**SOURCE TEXT**
*** Begin section ***
The CLIF Consortium Acute Decompensation score (CLIF-C AD) was developed to stratify short-term prognosis among hospitalized cirrhotic patients with acute decompensation without acute-on-chronic liver failure. It integrates age, creatinine, INR, leukocyte count, and serum sodium - variables that jointly reflect circulatory-renal dysfunction, hepatic synthetic failure, and systemic inflammation [6,7,8,9]. Those domains are central to post-bleed deterioration in cirrhosis. In our database, esophageal variceal size was encoded 1 to 4, corresponding to Paquet grades. We, therefore, evaluated CLIF-C AD for post-bleed prognosis (six-week mortality) while incorporating Paquet variceal grade as a lesion-level descriptor, particularly relevant to early rebleeding.
Materials and methods
Study design and setting
This retrospective cohort study included consecutive adult patients admitted with cirrhosis-associated UGIB to a single tertiary referral center between January 1, 2024, and December 31, 2025. Data were extracted from electronic medical records and corroborated against endoscopy reports and transfusion logs. All patients underwent urgent upper endoscopy under a 24/7 on-call protocol.
*** End section ***
**INFORMATION SHOWN**
*** Begin section ***
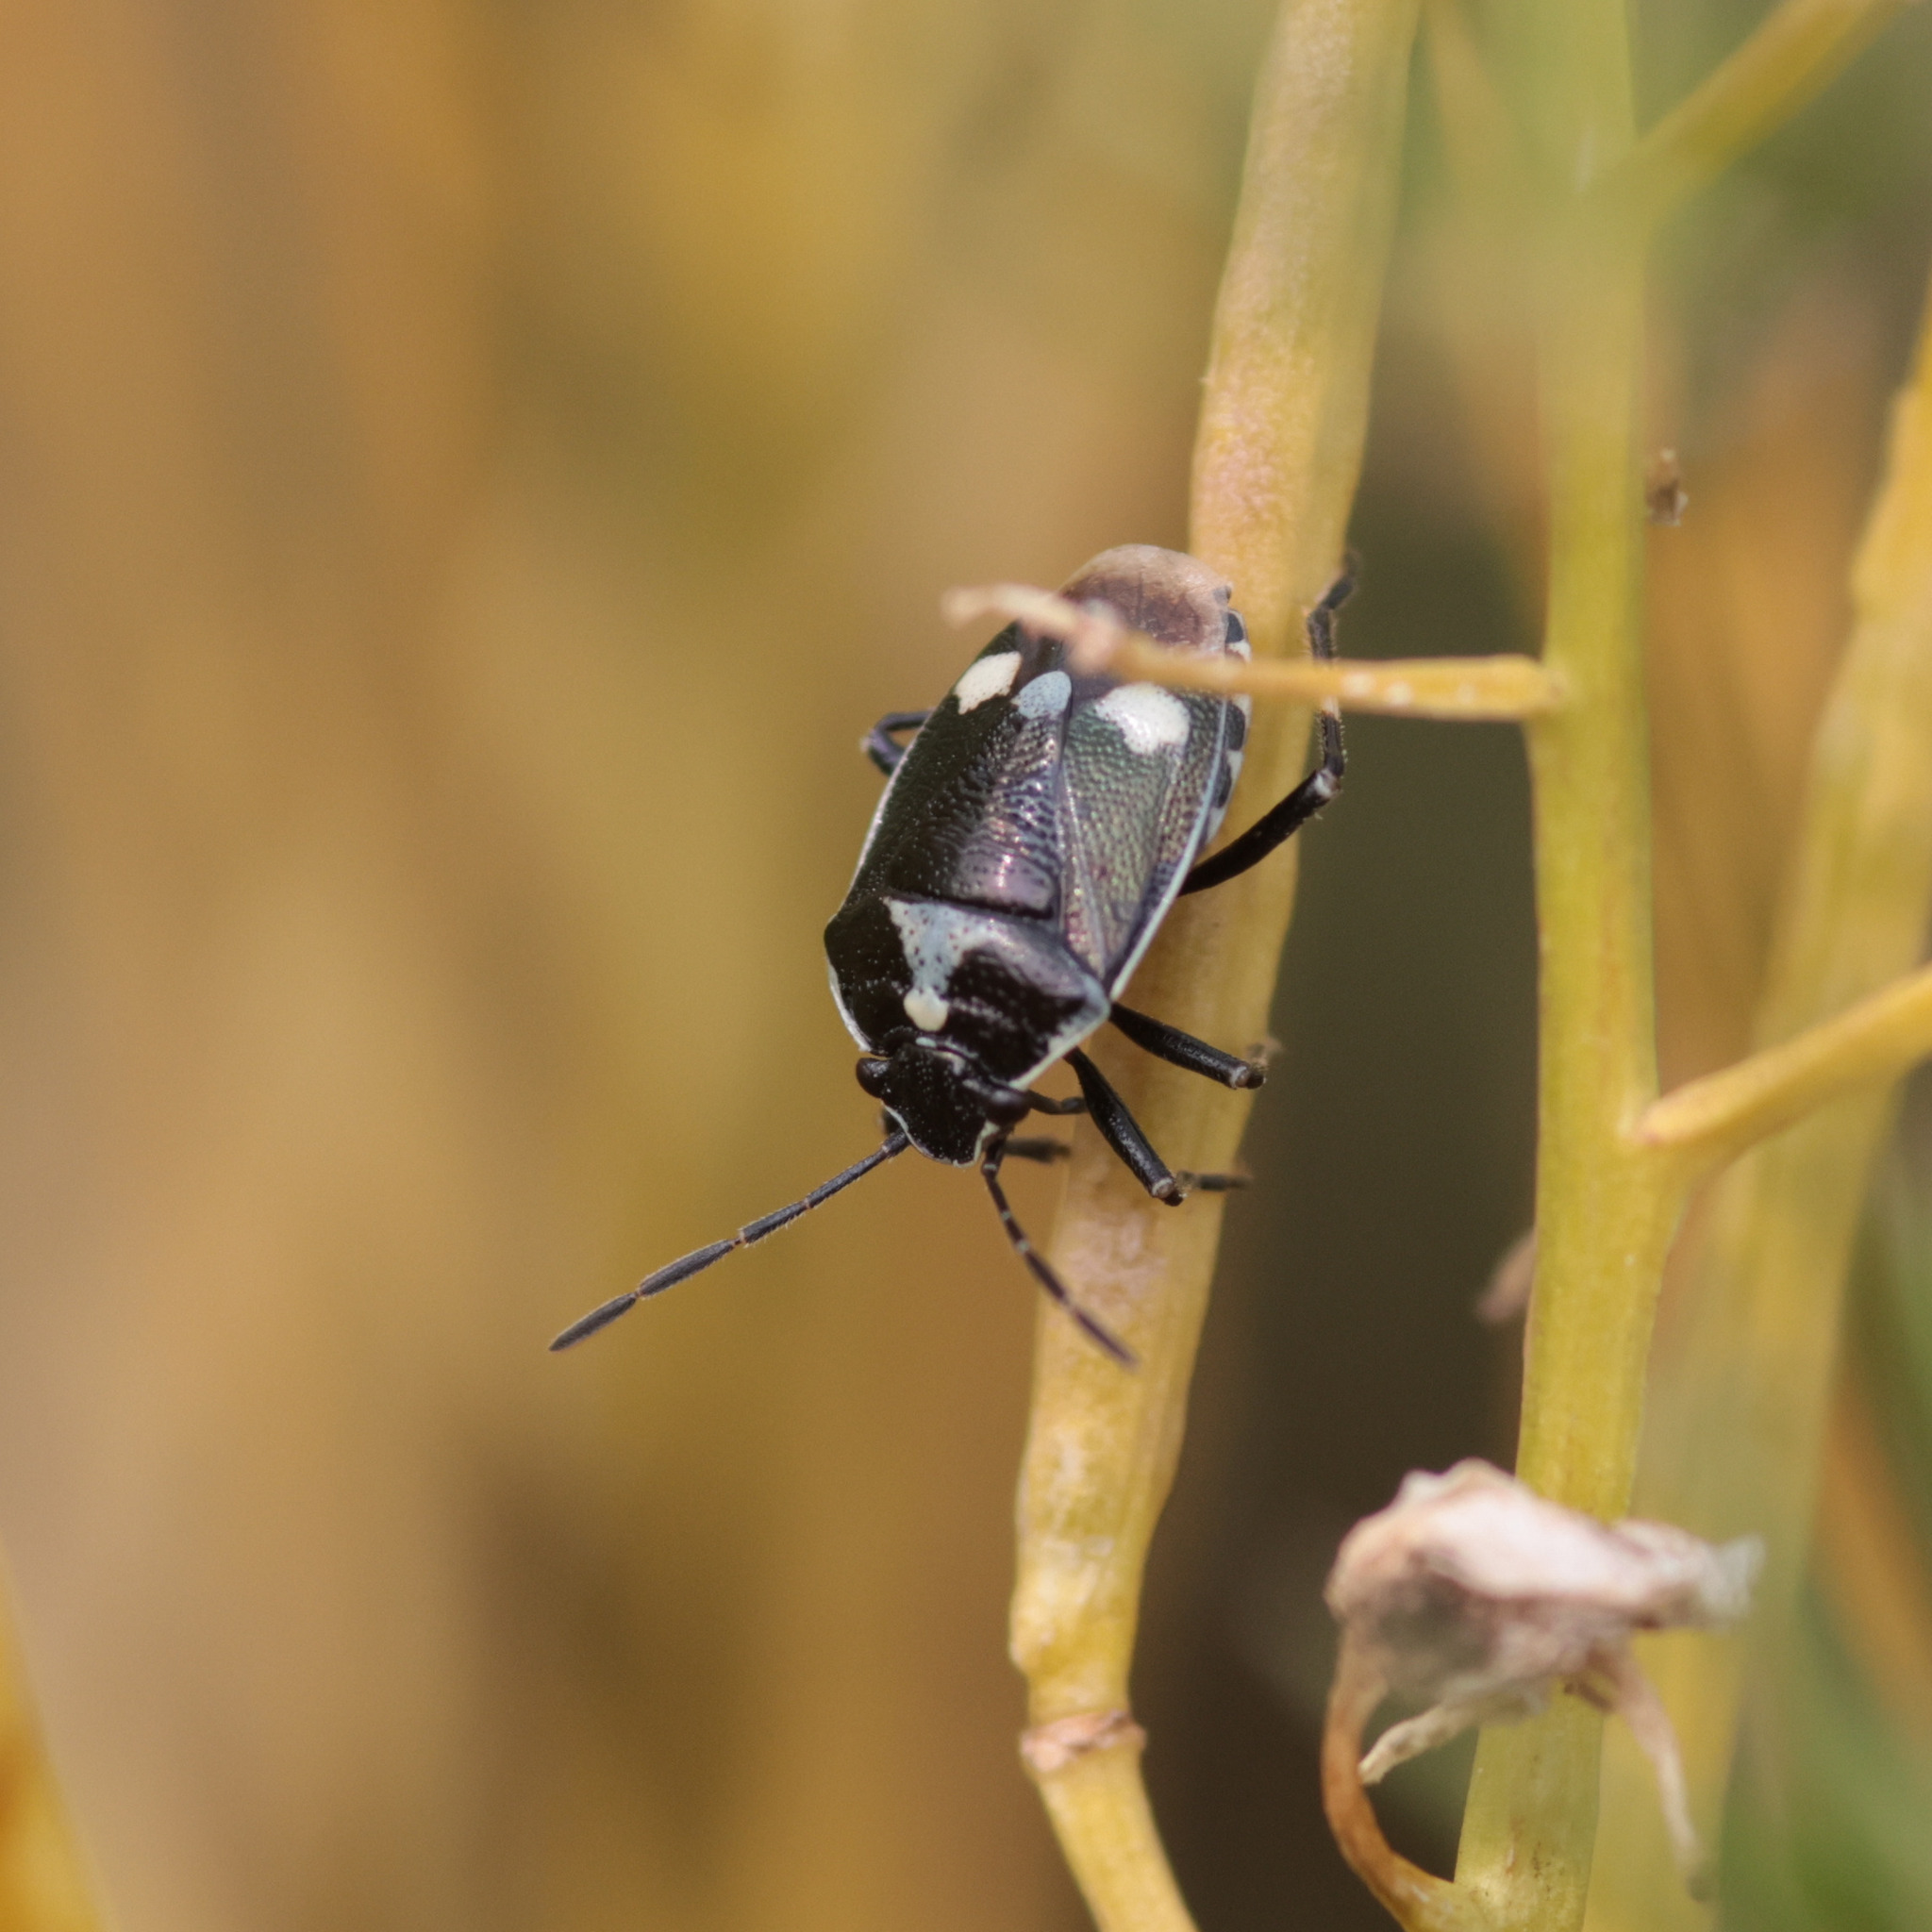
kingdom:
*** End section ***
**YOUR TASKS**
1) Translate this sentence from the passage on the CLIF-C AD score into French: "Those domains are central to post-bleed deterioration in cirrhosis."
2) Reproduce the passage on the CLIF-C AD score word for word, from "The CLIF Consortium" to "to early rebleeding.".
The lines have no role in the work that follows.

**PROBLEM SOLUTIONS**
1) Ces domaines jouent un rôle central dans la détérioration post-hémorragique au cours de la cirrhose.

2)
The CLIF Consortium Acute Decompensation score (CLIF-C AD) was developed to stratify short-term prognosis among hospitalized cirrhotic patients with acute decompensation without acute-on-chronic liver failure. It integrates age, creatinine, INR, leukocyte count, and serum sodium - variables that jointly reflect circulatory-renal dysfunction, hepatic synthetic failure, and systemic inflammation [6,7,8,9]. Those domains are central to post-bleed deterioration in cirrhosis. In our database, esophageal variceal size was encoded 1 to 4, corresponding to Paquet grades. We, therefore, evaluated CLIF-C AD for post-bleed prognosis (six-week mortality) while incorporating Paquet variceal grade as a lesion-level descriptor, particularly relevant to early rebleeding.